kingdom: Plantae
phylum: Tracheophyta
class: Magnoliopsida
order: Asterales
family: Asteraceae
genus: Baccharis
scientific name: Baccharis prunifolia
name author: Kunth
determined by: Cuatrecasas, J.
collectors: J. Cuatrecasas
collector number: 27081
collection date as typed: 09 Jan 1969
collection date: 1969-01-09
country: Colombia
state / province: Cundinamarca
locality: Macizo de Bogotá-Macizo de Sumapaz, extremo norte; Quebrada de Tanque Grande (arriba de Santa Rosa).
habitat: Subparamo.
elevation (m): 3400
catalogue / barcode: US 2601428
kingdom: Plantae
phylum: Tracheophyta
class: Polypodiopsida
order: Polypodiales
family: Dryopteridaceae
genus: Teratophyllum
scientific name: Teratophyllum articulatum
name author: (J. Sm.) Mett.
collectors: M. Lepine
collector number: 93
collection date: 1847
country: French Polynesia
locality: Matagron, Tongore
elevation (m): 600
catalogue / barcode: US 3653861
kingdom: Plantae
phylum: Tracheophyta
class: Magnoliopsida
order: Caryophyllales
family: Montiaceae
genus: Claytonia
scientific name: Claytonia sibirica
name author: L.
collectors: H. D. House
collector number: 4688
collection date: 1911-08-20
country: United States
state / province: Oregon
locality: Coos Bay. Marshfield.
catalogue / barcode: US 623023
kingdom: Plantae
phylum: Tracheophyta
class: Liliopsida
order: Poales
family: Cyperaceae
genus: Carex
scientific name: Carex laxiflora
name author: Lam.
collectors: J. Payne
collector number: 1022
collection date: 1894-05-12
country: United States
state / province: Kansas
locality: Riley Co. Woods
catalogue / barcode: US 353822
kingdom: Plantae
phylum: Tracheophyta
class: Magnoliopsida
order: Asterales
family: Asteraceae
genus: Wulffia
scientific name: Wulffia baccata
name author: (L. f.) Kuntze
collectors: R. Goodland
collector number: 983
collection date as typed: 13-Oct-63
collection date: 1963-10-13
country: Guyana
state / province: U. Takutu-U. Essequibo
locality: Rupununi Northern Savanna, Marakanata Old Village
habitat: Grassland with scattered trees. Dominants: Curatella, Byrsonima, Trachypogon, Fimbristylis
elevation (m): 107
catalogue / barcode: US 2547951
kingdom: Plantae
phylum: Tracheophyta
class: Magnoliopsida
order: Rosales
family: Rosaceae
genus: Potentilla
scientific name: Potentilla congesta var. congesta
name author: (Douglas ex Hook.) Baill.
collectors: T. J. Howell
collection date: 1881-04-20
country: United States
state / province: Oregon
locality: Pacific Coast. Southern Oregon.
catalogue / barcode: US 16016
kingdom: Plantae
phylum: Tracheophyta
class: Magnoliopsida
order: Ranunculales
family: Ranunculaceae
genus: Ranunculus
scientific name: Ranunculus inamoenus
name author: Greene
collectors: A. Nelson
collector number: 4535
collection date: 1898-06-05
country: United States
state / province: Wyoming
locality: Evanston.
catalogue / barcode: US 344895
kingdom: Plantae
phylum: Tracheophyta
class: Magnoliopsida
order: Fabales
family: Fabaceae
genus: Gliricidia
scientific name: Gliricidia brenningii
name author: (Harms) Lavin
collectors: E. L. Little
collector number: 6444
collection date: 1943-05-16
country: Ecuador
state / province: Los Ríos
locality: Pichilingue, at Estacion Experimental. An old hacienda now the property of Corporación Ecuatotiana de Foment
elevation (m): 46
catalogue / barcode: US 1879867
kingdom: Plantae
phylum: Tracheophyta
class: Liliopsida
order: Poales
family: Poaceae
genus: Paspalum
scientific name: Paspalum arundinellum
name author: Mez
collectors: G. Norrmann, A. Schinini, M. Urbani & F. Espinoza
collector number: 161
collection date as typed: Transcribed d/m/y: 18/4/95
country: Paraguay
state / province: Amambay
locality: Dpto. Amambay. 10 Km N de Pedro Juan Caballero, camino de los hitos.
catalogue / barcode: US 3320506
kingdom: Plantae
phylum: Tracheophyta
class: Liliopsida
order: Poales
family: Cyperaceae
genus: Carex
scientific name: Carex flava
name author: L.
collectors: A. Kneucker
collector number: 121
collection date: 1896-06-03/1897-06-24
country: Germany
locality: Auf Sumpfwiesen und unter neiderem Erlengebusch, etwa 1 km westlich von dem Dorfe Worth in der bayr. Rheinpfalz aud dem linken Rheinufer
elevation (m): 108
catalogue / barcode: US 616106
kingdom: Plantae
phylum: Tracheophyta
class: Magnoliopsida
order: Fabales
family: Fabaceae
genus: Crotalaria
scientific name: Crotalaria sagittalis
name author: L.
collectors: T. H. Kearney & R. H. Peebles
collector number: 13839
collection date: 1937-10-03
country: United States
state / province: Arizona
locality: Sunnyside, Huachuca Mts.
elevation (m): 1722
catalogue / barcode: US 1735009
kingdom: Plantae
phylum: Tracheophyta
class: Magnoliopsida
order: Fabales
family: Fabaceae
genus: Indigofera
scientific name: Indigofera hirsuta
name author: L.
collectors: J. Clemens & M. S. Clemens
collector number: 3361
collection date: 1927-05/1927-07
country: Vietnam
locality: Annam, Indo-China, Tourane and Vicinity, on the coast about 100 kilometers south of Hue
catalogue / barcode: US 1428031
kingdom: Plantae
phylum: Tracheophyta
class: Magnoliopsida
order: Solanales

■ THE EXERCISE
Please show each line from the rows above that contains the string "author", treating uppercase and lowercase as different.

■ EXERCISE SOLUTION
name author: Kunth
name author: (J. Sm.) Mett.
name author: L.
name author: Lam.
name author: (L. f.) Kuntze
name author: (Douglas ex Hook.) Baill.
name author: Greene
name author: (Harms) Lavin
name author: Mez
name author: L.
name author: L.
name author: L.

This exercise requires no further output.